What is needed: Leave the pictures aside and copy all the data exactly.

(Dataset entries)
......
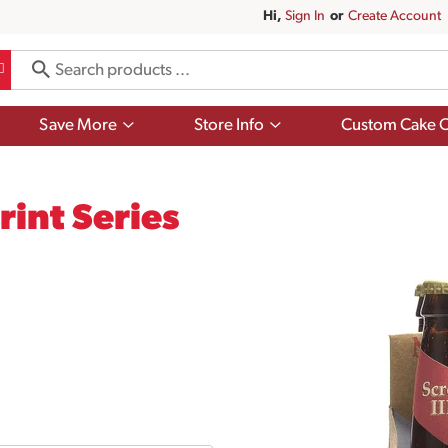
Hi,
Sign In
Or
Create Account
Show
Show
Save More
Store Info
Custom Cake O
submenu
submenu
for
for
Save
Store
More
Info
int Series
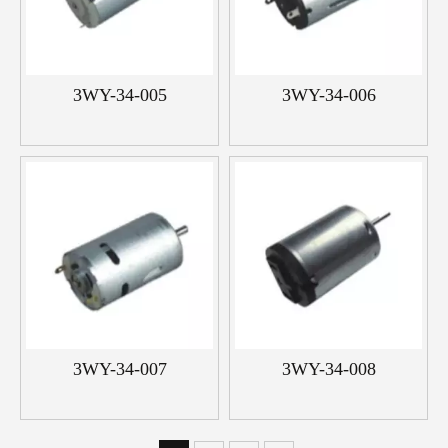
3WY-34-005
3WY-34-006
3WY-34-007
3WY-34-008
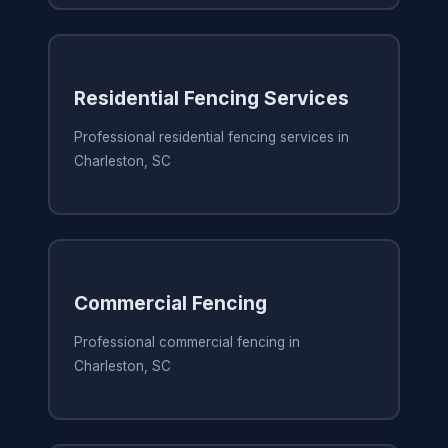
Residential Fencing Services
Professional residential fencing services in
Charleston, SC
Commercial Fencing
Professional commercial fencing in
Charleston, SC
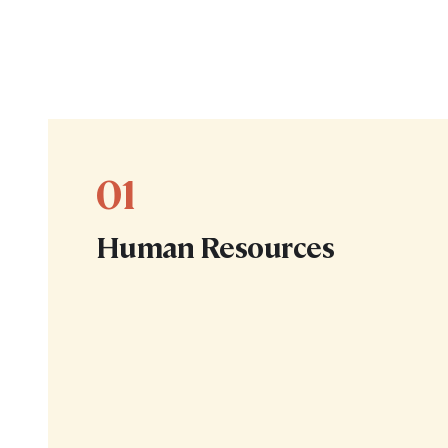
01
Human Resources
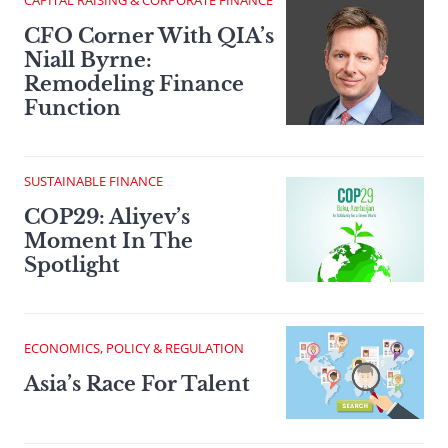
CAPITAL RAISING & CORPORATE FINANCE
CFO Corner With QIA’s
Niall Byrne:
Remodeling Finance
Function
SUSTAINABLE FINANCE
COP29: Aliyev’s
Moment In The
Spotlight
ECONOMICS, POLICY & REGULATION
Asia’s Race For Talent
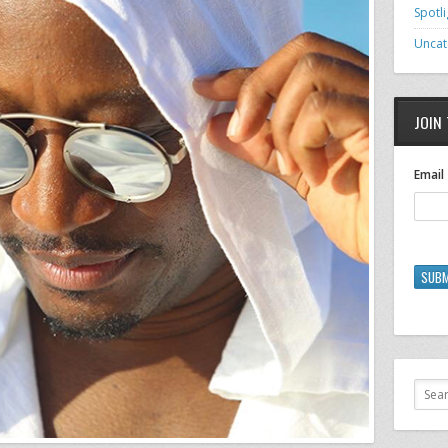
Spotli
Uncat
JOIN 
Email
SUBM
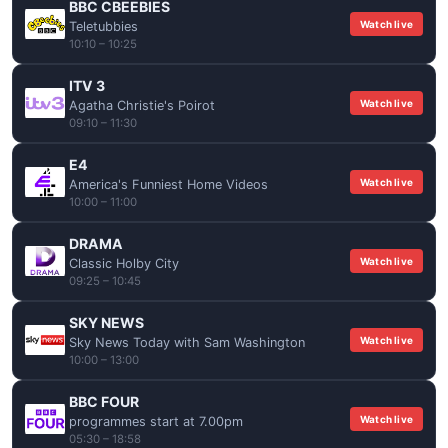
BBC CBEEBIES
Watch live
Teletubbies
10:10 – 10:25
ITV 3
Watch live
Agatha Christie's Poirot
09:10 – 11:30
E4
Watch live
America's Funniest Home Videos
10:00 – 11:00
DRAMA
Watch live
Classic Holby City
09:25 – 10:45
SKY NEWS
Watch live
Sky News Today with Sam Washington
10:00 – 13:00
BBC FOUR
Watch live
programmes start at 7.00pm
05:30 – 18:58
......
Answer to this exercise:
Hi,
Sign In
Or
Create Account
Show
Show
Save More
Store Info
Custom Cake O
submenu
submenu
for
for
Save
Store
More
Info
int Series
3WY-34-005
3WY-34-006
3WY-34-007
3WY-34-008
Residential Fencing Services
Professional residential fencing services in
Charleston, SC
Commercial Fencing
Professional commercial fencing in
Charleston, SC
01
Human Resources
CAPITAL RAISING & CORPORATE FINANCE
CFO Corner With QIA’s
Niall Byrne:
Remodeling Finance
Function
SUSTAINABLE FINANCE
COP29: Aliyev’s
Moment In The
Spotlight
ECONOMICS, POLICY & REGULATION
Asia’s Race For Talent
Spotli
Uncat
JOIN 
Email
SUBM
BBC CBEEBIES
Watch live
Teletubbies
10:10 – 10:25
ITV 3
Watch live
Agatha Christie's Poirot
09:10 – 11:30
E4
Watch live
America's Funniest Home Videos
10:00 – 11:00
DRAMA
Watch live
Classic Holby City
09:25 – 10:45
SKY NEWS
Watch live
Sky News Today with Sam Washington
10:00 – 13:00
BBC FOUR
Watch live
programmes start at 7.00pm
05:30 – 18:58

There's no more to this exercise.